Issues after upgrade from CentOS 7.9 to AlmaLinux (Via cPanel Elevate)

[HappymanUK]

I've just gone through the process of upgrading from CentOS 7.9 to AlmaLinux using the cPanel elevate script and everything went through successfully.

However, since the upgrade CSF has stopped functioning.

I'm getting hourly alerts with the following errors:

Aug 12 11:10:12 server.rhdns.com systemd[1]: Starting ConfigServer Firewall & Security - lfd...
Aug 12 11:11:42 server.rhdns.com systemd[1]: lfd.service: start operation timed out. Terminating.
Aug 12 11:11:42 server.rhdns.com systemd[1]: lfd.service: Failed with result 'timeout'.
Aug 12 11:11:42 server.rhdns.com systemd[1]: Failed to start ConfigServer Firewall & Security - lfd.
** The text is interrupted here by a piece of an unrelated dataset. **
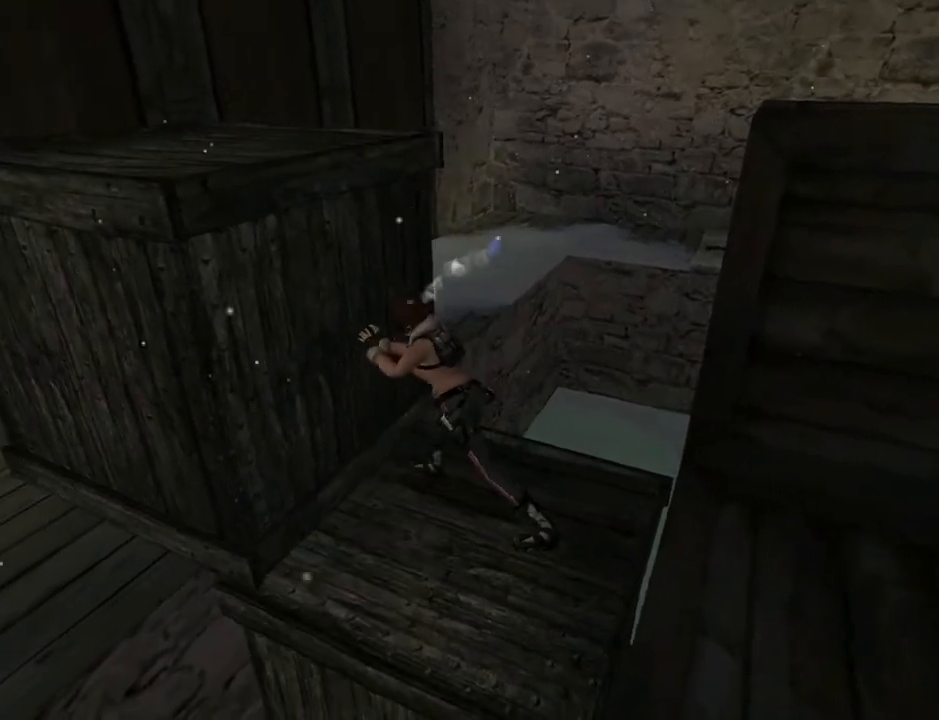
{"buttons": [], "left_stick": "center", "right_stick": "center", "events": []}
I've tried to re-install CSF but still doesn't function. It freezes at the part 'Adding current SSH session IP address to the csf whitelist in csf.allow'. I can press CTRL+C to skip this stage but obviously something is wrong somewhere.

I'm now trying an uninstall but that freezes on the message 'Uninstalling csf and lfd'.

Can anyone suggest how best to troubleshoot this and how to proceed.

Thanks in advance for any assistance.

[alexf]

I am just guessing about what has caused this dilemma.
DISCLAIMER: This is all conjecture on my part. I have not experienced this OS upgrade dilemma and I am guessing at the cure.

The CSF installation script checks to see what your OS and Management Panel (ie. cPanel, Plesk, etc.) is and then sets those variables for the scripts use. Different OS and Management Panels will use different directory structures for where logfiles and commands can be found. When CSF is installed, OS Specific settings are written in the /etc/csf/csf.conf file in the "Section: OS Specific Settings". Here is what my server with CentOS 7.9.2009 Standard Virtuozzo and cPanel 110.0.9 looks like:

Code: Select all

###############################################################################
# SECTION:OS Specific Settings
###############################################################################
# Binary locations
IPTABLES = "/sbin/iptables"
IPTABLES_SAVE = "/sbin/iptables-save"
IPTABLES_RESTORE = "/sbin/iptables-restore"
IP6TABLES = "/sbin/ip6tables"
IP6TABLES_SAVE = "/sbin/ip6tables-save"
IP6TABLES_RESTORE = "/sbin/ip6tables-restore"
MODPROBE = "/sbin/modprobe"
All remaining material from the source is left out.